Trump hasn’t attacked Georgia, Iowa, Nebraska, and West Virginia, for instance, even though their secretaries of state have already announced they’ll be sending out absentee ballot applications to all voters, just as Trump attacked Michigan’s Jocelyn Benson for planning, and Republican officeholders in another dozen states have urged their own voters to vote absentee during the coronavirus crisis. For that matter, Trump's own campaign is urging supporters to request absentee ballots and vote by mail in states like Pennsylvania.
Trump’s attack on Michigan was reportedly more impulse than calculated campaign strategy: “The tweet caught several campaign advisers by surprise,” The Washington Post reports, “including Republican National Committee chair and former Michigan state party chair Ronna McDaniel, as well as campaign manager Brad Parscale, according to people familiar with their reactions who spoke on the condition of anonymity to describe private conversations.”
With Trump trailing in polls of Michigan—a state that was critical to his 2016 electoral college victory—his original tweet falsely claiming that Benson would be sending ballots to every voter, rather than absentee ballot applications, got more serious debate among his advisers than a lying Trump tweet would usually get. It was “deleted after hours of internal conversations with Trump and others concluded that it was not a good idea,” information The Washington Post attributes to “a Republican with knowledge of the discussions.”

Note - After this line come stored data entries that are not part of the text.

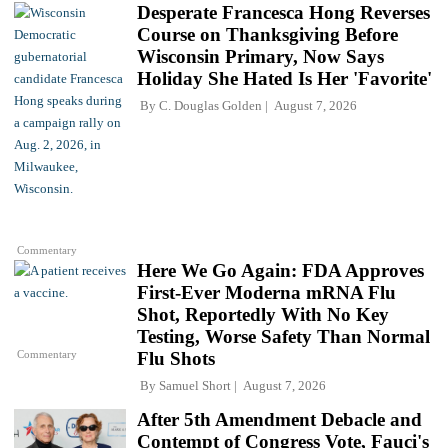
Desperate Francesca Hong Reverses
Course on Thanksgiving Before
Wisconsin Primary, Now Says
Holiday She Hated Is Her 'Favorite'
By
C. Douglas Golden
August 7, 2026
Commentary
Here We Go Again: FDA Approves
First-Ever Moderna mRNA Flu
Shot, Reportedly With No Key
Testing, Worse Safety Than Normal
Commentary
Flu Shots
By
Samuel Short
August 7, 2026
After 5th Amendment Debacle and
Contempt of Congress Vote, Fauci's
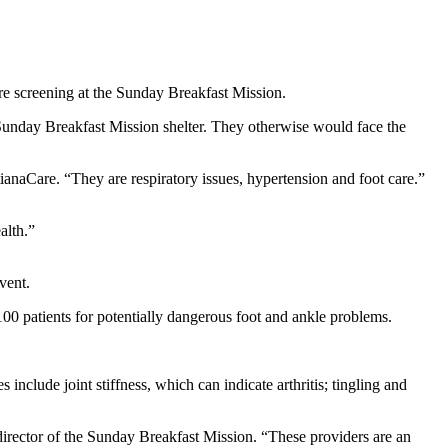
re screening at the Sunday Breakfast Mission.
 Sunday Breakfast Mission shelter. They otherwise would face the
anaCare. “They are respiratory issues, hypertension and foot care.”
alth.”
vent.
100 patients for potentially dangerous foot and ankle problems.
include joint stiffness, which can indicate arthritis; tingling and
 director of the Sunday Breakfast Mission. “These providers are an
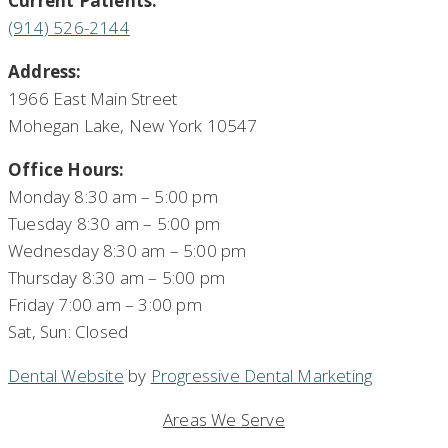
Current Patients:
(914) 526-2144
Address:
1966 East Main Street
Mohegan Lake, New York 10547
Office Hours:
Monday 8:30 am – 5:00 pm
Tuesday 8:30 am – 5:00 pm
Wednesday 8:30 am – 5:00 pm
Thursday 8:30 am – 5:00 pm
Friday 7:00 am – 3:00 pm
Sat, Sun: Closed
Dental Website
by
Progressive Dental Marketing
Areas We Serve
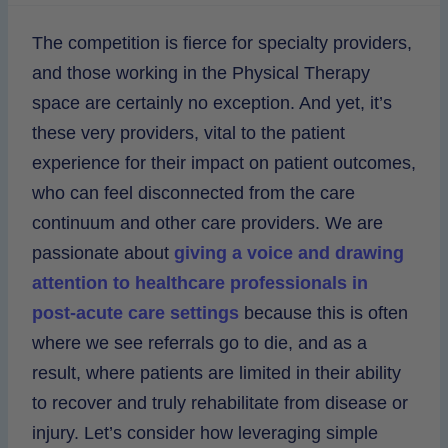
The competition is fierce for specialty providers,
and those working in the Physical Therapy
space are certainly no exception. And yet, it’s
these very providers, vital to the patient
experience for their impact on patient outcomes,
who can feel disconnected from the care
continuum and other care providers. We are
passionate about
giving a voice and drawing
attention to healthcare professionals in
post-acute care settings
because this is often
where we see referrals go to die, and as a
result, where patients are limited in their ability
to recover and truly rehabilitate from disease or
injury. Let’s consider how leveraging simple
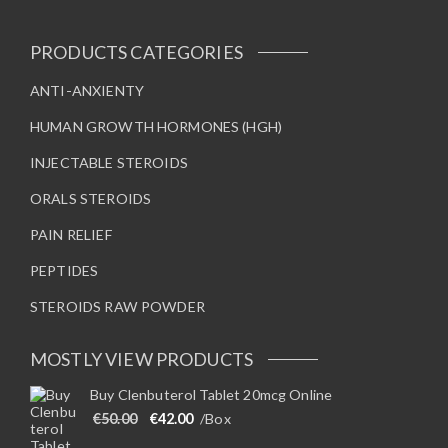
PRODUCTS CATEGORIES
ANTI-ANXIENTY
HUMAN GROWTH HORMONES (HGH)
INJECTABLE STEROIDS
ORALS STEROIDS
PAIN RELIEF
PEPTIDES
STEROIDS RAW POWDER
MOSTLY VIEW PRODUCTS
Buy Clenbuterol Tablet 20mcg Online
Original price was: €50.00.
Current price is: €42.00.
€
50.00
€
42.00
/Box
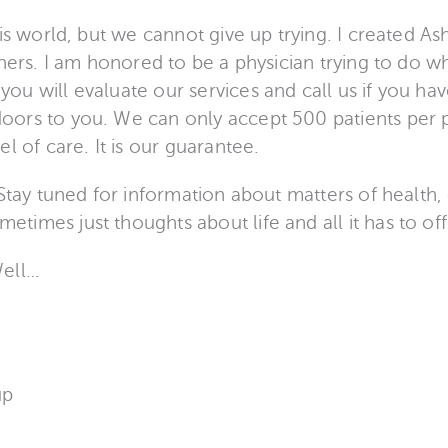
his world, but we cannot give up trying. I created 
thers. I am honored to be a physician trying to do wha
ou will evaluate our services and call us if you ha
ors to you. We can only accept 500 patients per p
l of care. It is our guarantee.
 Stay tuned for information about matters of health,
imes just thoughts about life and all it has to off
Well…
up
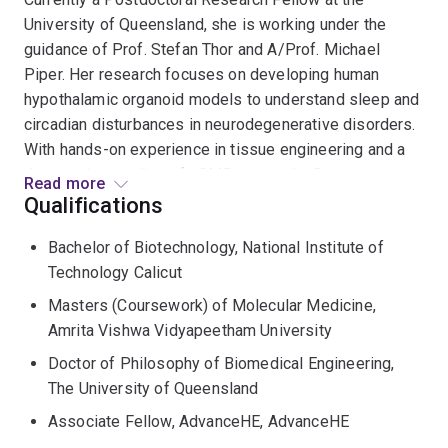
University of Queensland, she is working under the
guidance of Prof. Stefan Thor and A/Prof. Michael
Piper. Her research focuses on developing human
hypothalamic organoid models to understand sleep and
circadian disturbances in neurodegenerative disorders.
With hands-on experience in tissue engineering and a
deep understanding of cGMP protocols, Dr.
Read more
Gopalakrishnan excels in optimizing tissue functionality
Qualifications
and designing innovative research models.
Bachelor of Biotechnology, National Institute of
Technology Calicut
Before her current role, Dr. Gopalakrishnan served as a
Research Officer at the School of Chemical Engineering,
Masters (Coursework) of Molecular Medicine,
University of Queensland, where she was involved in
Amrita Vishwa Vidyapeetham University
generating mesenchymal lineage cells from human
Doctor of Philosophy of Biomedical Engineering,
induced pluripotent stem cells (hiPSCs). During her
The University of Queensland
doctoral research at the Australian Institute of
Associate Fellow, AdvanceHE, AdvanceHE
Bioengineering and Nanotechnology, she developed an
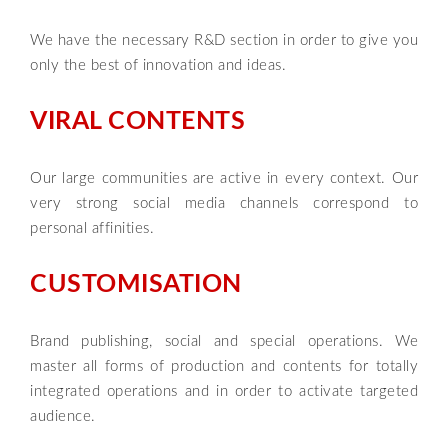
We have the necessary R&D section in order to give you
only the best of innovation and ideas.
VIRAL CONTENTS
Our large communities are active in every context. Our
very strong social media channels correspond to
personal affinities.
CUSTOMISATION
Brand publishing, social and special operations. We
master all forms of production and contents for totally
integrated operations and in order to activate targeted
audience.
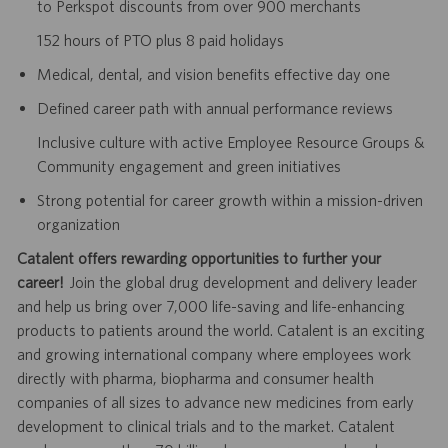
to Perkspot discounts from over 900 merchants
152 hours of PTO plus 8 paid holidays
Medical, dental, and vision benefits effective day one
Defined career path with annual performance reviews
Inclusive culture with active Employee Resource Groups &
Community engagement and green initiatives
Strong potential for career growth within a mission-driven
organization
Catalent offers rewarding opportunities to further your
career!
Join the global drug development and delivery leader
and help us bring over 7,000 life-saving and life-enhancing
products to patients around the world. Catalent is an exciting
and growing international company where employees work
directly with pharma, biopharma and consumer health
companies of all sizes to advance new medicines from early
development to clinical trials and to the market. Catalent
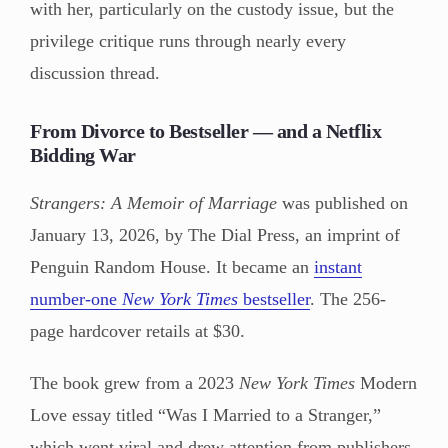
with her, particularly on the custody issue, but the
privilege critique runs through nearly every
discussion thread.
From Divorce to Bestseller — and a Netflix
Bidding War
Strangers: A Memoir of Marriage
was published on
January 13, 2026, by The Dial Press, an imprint of
Penguin Random House. It became an
instant
number-one
New York Times
bestseller
. The 256-
page hardcover retails at $30.
The book grew from a 2023
New York Times
Modern
Love essay titled “Was I Married to a Stranger,”
which went viral and drew attention from publishers.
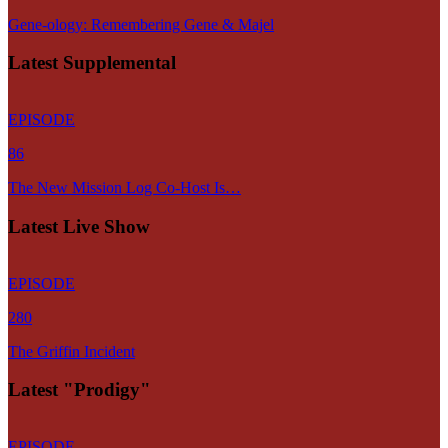
Gene-ology: Remembering Gene & Majel
Latest Supplemental
EPISODE
86
The New Mission Log Co-Host Is…
Latest Live Show
EPISODE
280
The Griffin Incident
Latest "Prodigy"
EPISODE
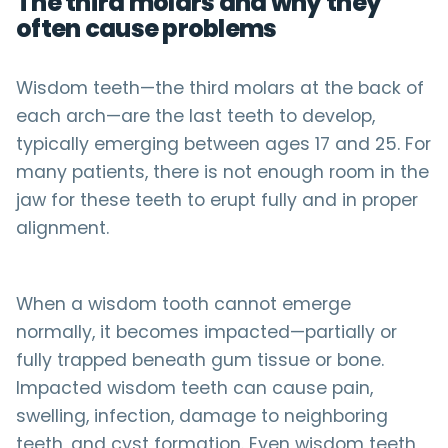
The third molars and why they
often cause problems
Wisdom teeth—the third molars at the back of
each arch—are the last teeth to develop,
typically emerging between ages 17 and 25. For
many patients, there is not enough room in the
jaw for these teeth to erupt fully and in proper
alignment.
When a wisdom tooth cannot emerge
normally, it becomes impacted—partially or
fully trapped beneath gum tissue or bone.
Impacted wisdom teeth can cause pain,
swelling, infection, damage to neighboring
teeth, and cyst formation. Even wisdom teeth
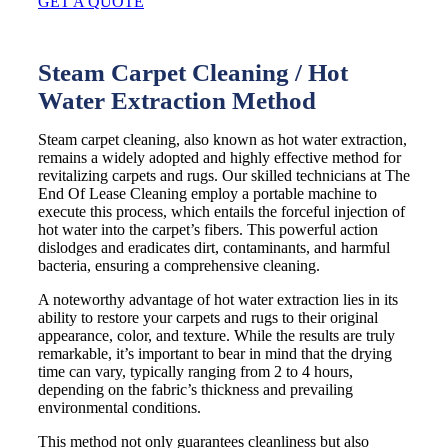
GET A QUOTE
Steam Carpet Cleaning / Hot
Water Extraction Method
Steam carpet cleaning, also known as hot water extraction,
remains a widely adopted and highly effective method for
revitalizing carpets and rugs. Our skilled technicians at The
End Of Lease Cleaning employ a portable machine to
execute this process, which entails the forceful injection of
hot water into the carpet’s fibers. This powerful action
dislodges and eradicates dirt, contaminants, and harmful
bacteria, ensuring a comprehensive cleaning.
A noteworthy advantage of hot water extraction lies in its
ability to restore your carpets and rugs to their original
appearance, color, and texture. While the results are truly
remarkable, it’s important to bear in mind that the drying
time can vary, typically ranging from 2 to 4 hours,
depending on the fabric’s thickness and prevailing
environmental conditions.
This method not only guarantees cleanliness but also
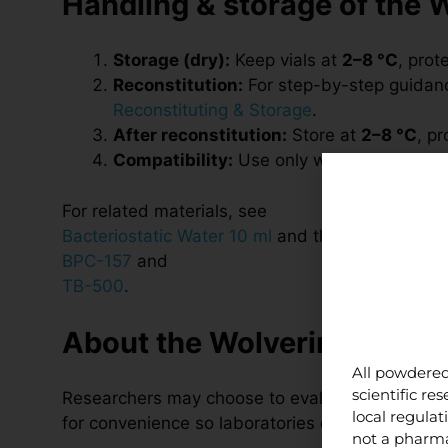
Handling & storage of the 
Storage (dry):
Keep vials at
2–8 °C
, prot
Reconstitution:
For step-by-step guidance
Reconstituting & Storage
.
After reconstitution:
Store at
2–8 °C
, p
Compatibility:
Use only within research p
For related materials, see
Bacteriostatic Water 10 ml
and the individual pr
BPC-157
and
TB-500
.
About the Wolverine Stack 
All powdered
scientific r
Researchers may choose to evaluate BPC-157 an
local regula
for convenience so laboratories can source bot
not a pharma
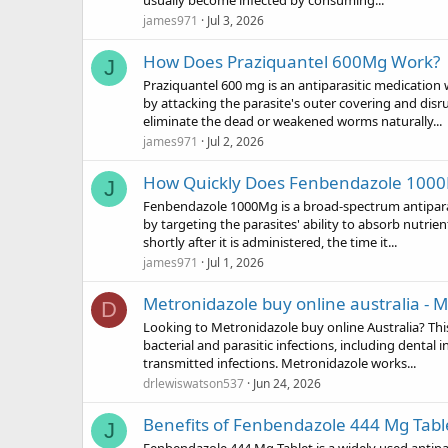
usually become infected by consuming...
james971
Jul 3, 2026
How Does Praziquantel 600Mg Work?
J
Praziquantel 600 mg is an antiparasitic medication 
by attacking the parasite's outer covering and dis
eliminate the dead or weakened worms naturally...
james971
Jul 2, 2026
How Quickly Does Fenbendazole 100
J
Fenbendazole 1000Mg is a broad-spectrum antiparasi
by targeting the parasites' ability to absorb nutri
shortly after it is administered, the time it...
james971
Jul 1, 2026
Metronidazole buy online australia - 
D
Looking to Metronidazole buy online Australia? This
bacterial and parasitic infections, including dental i
transmitted infections. Metronidazole works...
drlewiswatson537
Jun 24, 2026
Benefits of Fenbendazole 444 Mg Tabl
J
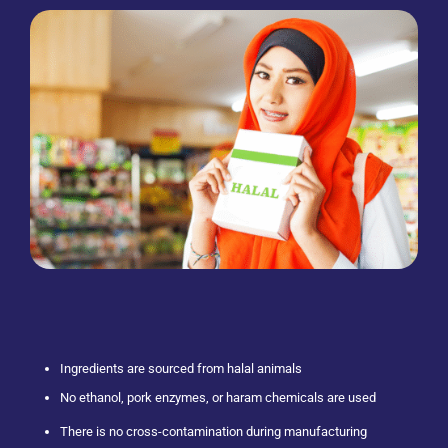
Ingredients are sourced from halal animals
No ethanol, pork enzymes, or haram chemicals are used
There is no cross-contamination during manufacturing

But, never one to let the facts or his own hypocrisy get in the way, Trump expanded his attack on mail voting later Wednesday, ranting to reporters about “forgeries” and “thousands and thousands of fake ballots.” White House press secretary Kayleigh McEnany, too, not only claimed “We want a free and fair election, and that’s a fair concern,” but lashed out at reporters who pressed her on how it is that Trump himself voted by mail in the Florida primary but opposes it for other people during a pandemic.
So this is where it is now: mail-in voting for Republicans is responsible and reasonable, and mail-in voting for Democrats is a crime. This is where a nation’s politics end up when one of its major parties dedicates itself to power at all costs and its media always seeks to create equivalence between the parties regardless of the facts.